I was waiting in the wings with my shirt soaked through in sweat, and just about to go out when a microphone was thrust into my face with the words "Can you sing a children's song as well whilst you're up there please?"

Fuck's sake.

wrec

When I was about 13 in religion class we were shown a video of teenagers being pressured into sex, after which the teacher asked me to stand up and explain what it was about. I just stood there completely incapable of speech while he took the piss out of me to get laughs from the resident jocks. Died young.

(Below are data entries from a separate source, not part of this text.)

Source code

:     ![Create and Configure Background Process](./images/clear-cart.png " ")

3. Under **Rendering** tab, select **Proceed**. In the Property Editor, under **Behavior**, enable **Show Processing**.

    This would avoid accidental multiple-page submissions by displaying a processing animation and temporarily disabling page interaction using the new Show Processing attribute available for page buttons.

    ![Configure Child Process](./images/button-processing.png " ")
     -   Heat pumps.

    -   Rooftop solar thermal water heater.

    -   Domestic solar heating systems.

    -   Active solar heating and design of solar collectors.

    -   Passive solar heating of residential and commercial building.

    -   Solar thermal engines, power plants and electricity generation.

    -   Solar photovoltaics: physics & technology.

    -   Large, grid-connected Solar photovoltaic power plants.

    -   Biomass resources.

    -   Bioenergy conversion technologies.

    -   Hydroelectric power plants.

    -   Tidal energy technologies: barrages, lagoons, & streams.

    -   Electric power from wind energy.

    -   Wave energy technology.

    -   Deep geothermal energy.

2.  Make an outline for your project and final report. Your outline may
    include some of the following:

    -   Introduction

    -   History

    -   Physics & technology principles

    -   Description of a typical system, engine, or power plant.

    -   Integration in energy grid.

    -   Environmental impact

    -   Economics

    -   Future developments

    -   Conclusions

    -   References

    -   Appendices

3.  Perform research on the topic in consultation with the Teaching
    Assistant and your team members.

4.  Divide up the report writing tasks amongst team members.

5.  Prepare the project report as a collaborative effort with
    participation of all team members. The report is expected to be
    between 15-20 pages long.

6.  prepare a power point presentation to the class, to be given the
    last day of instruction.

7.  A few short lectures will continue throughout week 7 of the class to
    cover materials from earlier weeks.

Had to do a best man speech once, and luckily had read advice online that recommended writing the speech out verbatim, so if you go blank you can just stand there and read it, which was pretty much what happened. Was so nervous that it was like an out of body experience, but was addressing a room of people all a few pints in who badly wanted to laugh, so it went great. Unlike the marriage in question!

Was asked to do a radio interview recently and realised that it wasn't remotely worth the nervousness I'd feel about it. But it did occur to me that if I did consider something like that worthwhile, I'd do it and make sure never to listen to it, like the tape in Grizzly Man.